Besides these two internal control strategies, corrective internal controls also form the third category of ensuring the safety of assets possessed by an organization. Under this category, measures are implemented to rectify the errors highlighted by the detective internal controls (Turner & Weickgenannt, 2020). After an error has occurred, employees should adhere to the set procedures in arriving at an appropriate solution. For instance, employees may decide to report the problems arising to their supervisors. Nonetheless, other examples of corrective internal controls include initiating training programs as well as instilling progressive discipline among employees within an organization.

Six specific steps should be followed strictly for a successful audit. Firstly, the auditor should request the financial documents of the organization to be audited (Antipova, 2016). This step of requesting financial documents is preceded by the auditor notifying the organization of the upcoming audit to initiate preparations for the same. The financial documents may entail a copy of the previous audited report, original bank statements, receipts, and ledgers (Antipova, 2016). In the case study provided, the auditor will use the income statement for OXL Vietnam dating from April 2019 to December 2019. Conversely, OXL Vietnam failed to provide organizational charts as well as the committee minutes alongside its bylaws for auditing purposes.

The Auditing Process

Secondly, the auditor prepares an audit plan indicating how the auditing process will be conducted. In this stage, the auditor goes through the financial documents and plans how he or she will carry out the auditing procedure (Antipova, 2016). Moreover, a risk evaluation may be incorporated to establish possible problems that may be encountered during the entire auditing procedure. Thirdly, the auditor schedules an open meeting with employees within the organization under audit. The auditor invites the senior management team as well as the essential administrative staff in an open meeting. During the meeting, the auditor presents the scope of the audit to these parties (Antipova, 2016). Moreover, the time required for the auditing to be complete is agreed-upon alongside department heads being requested to inform their staff of possible interviews with the auditor.
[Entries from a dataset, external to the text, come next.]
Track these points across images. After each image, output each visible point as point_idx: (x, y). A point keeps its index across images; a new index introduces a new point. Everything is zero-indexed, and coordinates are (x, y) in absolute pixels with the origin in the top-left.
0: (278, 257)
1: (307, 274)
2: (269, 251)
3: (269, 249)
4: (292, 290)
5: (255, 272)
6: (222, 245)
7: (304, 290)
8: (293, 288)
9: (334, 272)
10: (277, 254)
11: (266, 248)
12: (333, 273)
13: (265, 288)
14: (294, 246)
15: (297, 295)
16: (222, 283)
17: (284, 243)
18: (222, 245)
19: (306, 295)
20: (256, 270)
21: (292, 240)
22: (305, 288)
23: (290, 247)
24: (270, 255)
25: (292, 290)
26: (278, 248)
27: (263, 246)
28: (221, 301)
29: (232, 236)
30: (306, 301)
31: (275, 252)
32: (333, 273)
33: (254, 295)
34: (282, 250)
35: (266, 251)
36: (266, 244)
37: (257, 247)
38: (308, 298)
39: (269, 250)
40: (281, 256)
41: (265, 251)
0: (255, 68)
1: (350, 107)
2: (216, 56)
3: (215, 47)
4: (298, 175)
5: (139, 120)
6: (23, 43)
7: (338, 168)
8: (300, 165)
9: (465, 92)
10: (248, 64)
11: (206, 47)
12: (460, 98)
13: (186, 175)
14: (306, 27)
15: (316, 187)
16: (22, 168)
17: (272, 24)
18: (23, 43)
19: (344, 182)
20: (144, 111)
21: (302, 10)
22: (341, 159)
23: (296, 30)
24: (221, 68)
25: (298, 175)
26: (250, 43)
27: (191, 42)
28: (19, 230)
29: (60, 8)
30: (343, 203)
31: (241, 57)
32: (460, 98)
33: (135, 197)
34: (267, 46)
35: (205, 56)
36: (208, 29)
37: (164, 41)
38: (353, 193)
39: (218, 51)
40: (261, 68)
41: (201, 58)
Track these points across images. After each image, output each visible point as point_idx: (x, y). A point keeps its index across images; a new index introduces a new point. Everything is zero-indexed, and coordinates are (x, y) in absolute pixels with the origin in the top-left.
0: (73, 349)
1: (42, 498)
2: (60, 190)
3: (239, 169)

The fourth step encompasses conducting onsite fieldwork. In this stage, the auditor uses the collected information from the open meeting in completing the drafting of his or her audit plan. After this, fieldwork is executed through face-to-face interviews with staff members together with evaluating the processes used by the organization (Antipova, 2016). The processes are evaluated to determine whether they are in line with the set policies and standards. Additionally, the auditor may proceed to discuss the problems noted while auditing the firm’s records to provide the organization with the opportunity to react accordingly.

Fifthly, the auditor proceeds to the drafting of the report. After conducting enough research through interviews with the staff, the auditor is now at liberty to prepare a report that indicates the findings of the audit. The report contains posting problems, mathematical errors, and payments made but not received by the other company (Antipova, 2016). The auditor winds up the report by offering viable recommendations to tackle the problems realized. Finally, the last step is setting up a closing meeting. During this meeting, the auditor invites the management and seeks their response regarding the audit report (Antipova, 2016). He then proceeds by proposing the course of action that can be undertaken by the management in curbing the financial challenges encountered by the organization as well as the projected date of completion.  

References

Antipova, T. (2016). Auditing for financial reporting. In Global Encyclopedia of Public Administration, Public Policy, and Governance. Springer.

Turner, L., & Weickgenannt, A. (2020). Accounting information systems: controls and processes. Wiley.

Zamboni, Y., & Litschig, S. (2018). Audit risk and rent extraction: Evidence from a randomized evaluation in Brazil. Journal of Development Economics, 134, 133-149.